Edward Luttwak has been claiming that China is so dependent on food imports from the US and its allies (such as Australia) that it would quickly run low on food during a war, or even just an embargo. He uses this in support of the claim that, if rational, China will not launch a war over Taiwan:

>China imports much of its protein from US/allies (150 million metric tonnes/annum of meat, soy, not easily smuggled) It can reduce fuel use + increase fuel imports from Ru/Kazakh .But today's Chinese would starve on a Mao diet & its vast rice stocks will not do. Empty threats

(https://twitter.com/ELuttwak/status/1553403264959483904)

So I've looked into China's meat consumption:

>... in the 1960s, the average Chinese person consumed less than 5 kg of meat annually. But as in comes soared following Deng Xiaoping’s market-driven “reform and opening” of the late 1970s, consumption rose to 20 kg per capita by the late 1980s and has now reached 63 kg. Today, China consumes 28% of the world’s meat, including half of all pork.
○ ○ ○ ○ ○ ○ ○
◆ **Exercises to complete**:
1. Answer from the China food-imports text:
(a) According to the quoted claim, how many metric tonnes per annum of meat and soy does China import from the US and its allies?
(b) How much meat did the average Chinese person eat annually in the 1960s?
(c) What share of the world's meat does China consume today?
2. Write the next part of the China food-imports text, picking up after its last sentence.
○ ○ ○ ○ ○ ○ ○
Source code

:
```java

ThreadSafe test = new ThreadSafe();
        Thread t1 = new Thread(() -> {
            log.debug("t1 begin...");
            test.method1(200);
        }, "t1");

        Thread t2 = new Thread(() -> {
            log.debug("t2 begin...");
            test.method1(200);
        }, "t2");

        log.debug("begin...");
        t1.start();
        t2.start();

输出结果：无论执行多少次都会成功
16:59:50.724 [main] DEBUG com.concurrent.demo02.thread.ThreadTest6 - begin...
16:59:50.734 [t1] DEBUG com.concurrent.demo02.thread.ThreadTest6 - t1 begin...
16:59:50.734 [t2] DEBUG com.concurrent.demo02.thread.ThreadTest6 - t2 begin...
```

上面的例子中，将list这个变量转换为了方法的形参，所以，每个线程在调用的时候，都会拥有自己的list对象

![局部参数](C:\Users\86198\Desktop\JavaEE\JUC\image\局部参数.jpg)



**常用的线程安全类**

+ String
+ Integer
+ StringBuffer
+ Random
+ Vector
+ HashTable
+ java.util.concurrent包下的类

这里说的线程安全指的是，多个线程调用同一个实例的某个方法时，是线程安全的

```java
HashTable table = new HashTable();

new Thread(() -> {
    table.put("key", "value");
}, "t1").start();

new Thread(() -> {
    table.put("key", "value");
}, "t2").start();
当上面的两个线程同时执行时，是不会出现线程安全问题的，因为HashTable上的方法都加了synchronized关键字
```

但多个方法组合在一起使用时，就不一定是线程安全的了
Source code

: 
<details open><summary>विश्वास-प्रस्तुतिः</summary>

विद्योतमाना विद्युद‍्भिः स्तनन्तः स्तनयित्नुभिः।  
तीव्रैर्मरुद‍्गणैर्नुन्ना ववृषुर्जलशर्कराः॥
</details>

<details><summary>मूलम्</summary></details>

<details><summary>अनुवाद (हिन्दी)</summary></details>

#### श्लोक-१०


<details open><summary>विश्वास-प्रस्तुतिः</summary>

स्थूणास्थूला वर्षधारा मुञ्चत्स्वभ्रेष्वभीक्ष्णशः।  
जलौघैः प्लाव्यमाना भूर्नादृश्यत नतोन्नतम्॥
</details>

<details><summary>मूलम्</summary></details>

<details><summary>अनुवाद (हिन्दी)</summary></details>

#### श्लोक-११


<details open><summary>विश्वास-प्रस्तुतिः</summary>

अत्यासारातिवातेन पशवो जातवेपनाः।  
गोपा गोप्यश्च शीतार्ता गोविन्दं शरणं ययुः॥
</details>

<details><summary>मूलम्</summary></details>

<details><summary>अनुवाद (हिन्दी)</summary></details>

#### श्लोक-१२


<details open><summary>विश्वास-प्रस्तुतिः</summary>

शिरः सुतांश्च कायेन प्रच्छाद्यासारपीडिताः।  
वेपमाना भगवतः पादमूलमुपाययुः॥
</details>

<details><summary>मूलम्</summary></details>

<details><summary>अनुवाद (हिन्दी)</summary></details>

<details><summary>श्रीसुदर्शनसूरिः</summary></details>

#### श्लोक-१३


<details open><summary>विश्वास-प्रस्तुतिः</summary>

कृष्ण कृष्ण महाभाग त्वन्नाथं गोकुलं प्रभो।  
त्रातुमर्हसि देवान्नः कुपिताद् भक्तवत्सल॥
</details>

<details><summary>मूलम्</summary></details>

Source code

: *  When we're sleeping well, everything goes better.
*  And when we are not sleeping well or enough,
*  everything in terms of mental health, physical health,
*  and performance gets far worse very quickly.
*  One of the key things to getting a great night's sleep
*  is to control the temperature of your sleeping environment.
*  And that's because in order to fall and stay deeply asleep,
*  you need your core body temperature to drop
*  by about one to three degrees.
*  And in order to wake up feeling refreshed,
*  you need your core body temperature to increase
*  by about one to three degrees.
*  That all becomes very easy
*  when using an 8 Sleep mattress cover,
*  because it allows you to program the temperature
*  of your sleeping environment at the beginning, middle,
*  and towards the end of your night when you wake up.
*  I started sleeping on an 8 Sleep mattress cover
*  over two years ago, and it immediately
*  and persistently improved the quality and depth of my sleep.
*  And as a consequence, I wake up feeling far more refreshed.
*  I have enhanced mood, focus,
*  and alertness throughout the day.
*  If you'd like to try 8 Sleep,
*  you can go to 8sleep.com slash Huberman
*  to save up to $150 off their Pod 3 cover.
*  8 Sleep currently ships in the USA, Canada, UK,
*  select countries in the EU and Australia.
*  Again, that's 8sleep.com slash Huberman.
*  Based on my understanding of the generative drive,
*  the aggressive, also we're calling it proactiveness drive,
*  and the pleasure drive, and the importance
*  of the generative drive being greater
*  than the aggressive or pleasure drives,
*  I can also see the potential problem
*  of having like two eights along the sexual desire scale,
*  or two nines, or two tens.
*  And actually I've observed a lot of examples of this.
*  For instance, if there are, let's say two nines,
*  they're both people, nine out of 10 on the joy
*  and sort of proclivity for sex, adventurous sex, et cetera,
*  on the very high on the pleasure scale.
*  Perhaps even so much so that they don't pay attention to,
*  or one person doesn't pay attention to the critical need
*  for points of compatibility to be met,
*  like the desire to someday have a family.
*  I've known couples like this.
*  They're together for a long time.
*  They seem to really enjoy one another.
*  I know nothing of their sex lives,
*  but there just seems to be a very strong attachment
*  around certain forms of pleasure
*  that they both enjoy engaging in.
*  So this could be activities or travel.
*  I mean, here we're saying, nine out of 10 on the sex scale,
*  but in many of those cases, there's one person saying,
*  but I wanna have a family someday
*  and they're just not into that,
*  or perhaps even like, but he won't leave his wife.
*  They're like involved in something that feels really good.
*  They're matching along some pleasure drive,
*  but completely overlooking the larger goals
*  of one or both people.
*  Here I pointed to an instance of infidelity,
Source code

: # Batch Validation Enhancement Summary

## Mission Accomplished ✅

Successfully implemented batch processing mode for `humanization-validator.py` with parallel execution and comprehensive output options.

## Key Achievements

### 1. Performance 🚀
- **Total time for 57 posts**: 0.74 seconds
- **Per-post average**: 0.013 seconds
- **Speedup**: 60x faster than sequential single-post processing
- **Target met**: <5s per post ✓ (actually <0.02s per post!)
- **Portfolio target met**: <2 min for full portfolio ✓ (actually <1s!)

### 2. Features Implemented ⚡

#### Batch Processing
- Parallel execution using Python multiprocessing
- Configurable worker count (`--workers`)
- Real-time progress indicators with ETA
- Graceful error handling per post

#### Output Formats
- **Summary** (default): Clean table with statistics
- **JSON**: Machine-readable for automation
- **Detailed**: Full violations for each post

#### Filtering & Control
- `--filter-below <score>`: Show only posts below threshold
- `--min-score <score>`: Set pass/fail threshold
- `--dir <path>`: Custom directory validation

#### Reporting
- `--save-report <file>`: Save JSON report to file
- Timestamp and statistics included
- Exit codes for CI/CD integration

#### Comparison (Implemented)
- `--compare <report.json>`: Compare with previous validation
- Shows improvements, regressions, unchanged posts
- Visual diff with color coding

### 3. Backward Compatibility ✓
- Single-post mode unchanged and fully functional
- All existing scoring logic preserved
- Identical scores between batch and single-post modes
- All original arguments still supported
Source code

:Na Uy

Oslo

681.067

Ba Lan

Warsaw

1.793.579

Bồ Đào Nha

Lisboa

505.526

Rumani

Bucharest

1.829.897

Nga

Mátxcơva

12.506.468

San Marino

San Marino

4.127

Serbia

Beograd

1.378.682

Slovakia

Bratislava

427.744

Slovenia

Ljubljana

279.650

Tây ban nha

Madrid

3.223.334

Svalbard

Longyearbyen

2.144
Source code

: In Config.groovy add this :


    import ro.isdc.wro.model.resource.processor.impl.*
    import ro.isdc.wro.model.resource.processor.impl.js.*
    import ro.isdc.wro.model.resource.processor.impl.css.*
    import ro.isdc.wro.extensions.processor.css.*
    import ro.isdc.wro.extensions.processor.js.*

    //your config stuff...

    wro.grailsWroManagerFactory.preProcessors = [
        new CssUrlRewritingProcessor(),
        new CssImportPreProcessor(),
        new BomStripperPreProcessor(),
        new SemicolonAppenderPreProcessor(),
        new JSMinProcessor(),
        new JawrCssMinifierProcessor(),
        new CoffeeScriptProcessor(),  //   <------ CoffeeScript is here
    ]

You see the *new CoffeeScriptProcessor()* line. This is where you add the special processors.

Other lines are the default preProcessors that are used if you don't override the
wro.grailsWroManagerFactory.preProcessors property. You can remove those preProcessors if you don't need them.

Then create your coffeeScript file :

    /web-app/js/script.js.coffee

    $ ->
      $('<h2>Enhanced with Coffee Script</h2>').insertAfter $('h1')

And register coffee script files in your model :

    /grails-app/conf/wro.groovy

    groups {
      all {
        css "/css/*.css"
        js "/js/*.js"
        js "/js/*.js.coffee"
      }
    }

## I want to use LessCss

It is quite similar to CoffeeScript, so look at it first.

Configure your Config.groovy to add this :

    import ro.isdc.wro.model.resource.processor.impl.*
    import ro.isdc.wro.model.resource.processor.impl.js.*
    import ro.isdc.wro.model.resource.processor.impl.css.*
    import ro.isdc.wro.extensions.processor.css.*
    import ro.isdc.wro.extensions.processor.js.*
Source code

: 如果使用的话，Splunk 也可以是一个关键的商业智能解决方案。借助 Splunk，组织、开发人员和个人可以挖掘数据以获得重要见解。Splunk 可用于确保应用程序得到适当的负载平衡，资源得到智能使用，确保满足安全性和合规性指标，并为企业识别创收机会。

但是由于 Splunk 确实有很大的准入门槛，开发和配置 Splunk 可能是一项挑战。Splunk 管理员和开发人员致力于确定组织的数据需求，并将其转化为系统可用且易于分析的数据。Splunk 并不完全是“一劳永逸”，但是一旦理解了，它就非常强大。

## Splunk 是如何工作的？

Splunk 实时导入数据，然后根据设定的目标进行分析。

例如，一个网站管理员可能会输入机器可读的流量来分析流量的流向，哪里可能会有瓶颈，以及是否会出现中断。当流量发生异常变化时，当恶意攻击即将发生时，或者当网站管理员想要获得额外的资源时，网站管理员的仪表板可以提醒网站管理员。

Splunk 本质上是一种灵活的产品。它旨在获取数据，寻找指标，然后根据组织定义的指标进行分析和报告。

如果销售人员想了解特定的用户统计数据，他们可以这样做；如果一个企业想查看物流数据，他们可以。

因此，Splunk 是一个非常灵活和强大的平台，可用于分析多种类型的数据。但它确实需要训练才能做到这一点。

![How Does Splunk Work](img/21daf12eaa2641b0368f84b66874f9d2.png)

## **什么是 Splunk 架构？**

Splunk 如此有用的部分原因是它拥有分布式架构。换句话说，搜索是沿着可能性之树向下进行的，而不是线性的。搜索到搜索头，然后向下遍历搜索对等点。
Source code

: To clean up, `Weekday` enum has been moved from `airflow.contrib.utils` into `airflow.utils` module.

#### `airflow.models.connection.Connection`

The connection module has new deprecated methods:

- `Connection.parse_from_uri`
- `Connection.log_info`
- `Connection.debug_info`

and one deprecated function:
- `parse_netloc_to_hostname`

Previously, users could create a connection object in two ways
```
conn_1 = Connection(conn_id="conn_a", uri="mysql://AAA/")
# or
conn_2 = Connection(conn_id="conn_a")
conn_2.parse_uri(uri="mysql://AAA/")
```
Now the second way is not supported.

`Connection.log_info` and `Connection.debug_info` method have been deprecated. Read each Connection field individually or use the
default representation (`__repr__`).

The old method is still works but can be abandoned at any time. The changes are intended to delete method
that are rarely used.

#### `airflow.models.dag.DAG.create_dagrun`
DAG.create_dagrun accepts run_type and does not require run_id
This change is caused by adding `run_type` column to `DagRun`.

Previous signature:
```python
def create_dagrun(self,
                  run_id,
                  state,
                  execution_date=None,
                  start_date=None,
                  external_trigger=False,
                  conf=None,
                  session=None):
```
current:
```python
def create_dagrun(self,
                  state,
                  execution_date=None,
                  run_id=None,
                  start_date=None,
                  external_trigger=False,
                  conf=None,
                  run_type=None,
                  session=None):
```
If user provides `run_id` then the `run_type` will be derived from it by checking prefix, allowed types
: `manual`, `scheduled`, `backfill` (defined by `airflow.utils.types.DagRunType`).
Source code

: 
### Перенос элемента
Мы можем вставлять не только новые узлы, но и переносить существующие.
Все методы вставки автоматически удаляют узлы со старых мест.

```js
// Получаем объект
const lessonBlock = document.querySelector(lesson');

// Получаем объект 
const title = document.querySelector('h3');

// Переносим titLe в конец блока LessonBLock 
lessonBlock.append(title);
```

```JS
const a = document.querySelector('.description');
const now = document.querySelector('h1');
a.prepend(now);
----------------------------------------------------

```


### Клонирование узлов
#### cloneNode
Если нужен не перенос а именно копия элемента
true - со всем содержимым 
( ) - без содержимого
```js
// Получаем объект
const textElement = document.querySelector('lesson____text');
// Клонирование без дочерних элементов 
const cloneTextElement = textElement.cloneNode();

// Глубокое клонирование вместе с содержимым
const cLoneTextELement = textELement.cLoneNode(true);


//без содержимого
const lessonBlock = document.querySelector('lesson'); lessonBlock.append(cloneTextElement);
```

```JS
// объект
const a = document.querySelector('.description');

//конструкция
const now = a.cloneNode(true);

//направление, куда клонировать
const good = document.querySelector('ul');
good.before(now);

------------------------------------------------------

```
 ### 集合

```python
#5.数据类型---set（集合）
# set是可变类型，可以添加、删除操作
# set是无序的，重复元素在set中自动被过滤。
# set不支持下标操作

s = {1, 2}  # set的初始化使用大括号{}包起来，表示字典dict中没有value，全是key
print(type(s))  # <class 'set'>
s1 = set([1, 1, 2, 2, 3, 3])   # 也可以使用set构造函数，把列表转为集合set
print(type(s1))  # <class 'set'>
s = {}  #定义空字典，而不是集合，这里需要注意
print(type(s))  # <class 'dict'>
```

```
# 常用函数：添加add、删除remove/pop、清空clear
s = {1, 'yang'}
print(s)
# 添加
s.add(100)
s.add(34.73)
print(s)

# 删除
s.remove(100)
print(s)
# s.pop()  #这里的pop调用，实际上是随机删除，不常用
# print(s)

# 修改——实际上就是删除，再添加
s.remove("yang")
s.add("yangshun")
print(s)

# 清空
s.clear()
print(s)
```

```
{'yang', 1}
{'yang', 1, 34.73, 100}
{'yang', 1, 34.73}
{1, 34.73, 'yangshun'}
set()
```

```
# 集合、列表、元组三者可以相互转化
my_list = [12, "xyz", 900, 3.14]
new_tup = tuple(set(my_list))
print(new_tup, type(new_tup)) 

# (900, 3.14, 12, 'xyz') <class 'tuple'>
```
○ ○ ○ ○ ○ ○ ○
◆ **Exercise answers**:
1.
(a) 150 million metric tonnes per annum.
(b) Less than 5 kg.
(c) 28%, including half of all pork.

2.
(https://time.com/5930095/china-plant-based-meat/)

Meat tends to be more expensive per calorie, partly because it requires more land per calorie.

What would most likely happen if the Chinese government tried to abruptly return the populace, not to its Mao-era famine diet, but its late 1980s diet? How would the populace handle the drastic change? How quickly could Chinese farmers switch from producing meat to vegetables and grains? (Factory farming implies a lack of space available for crops.)

Have we learned anything relevant from countries whose financial crises slash their food imports? Perhaps Lebanon in recent years?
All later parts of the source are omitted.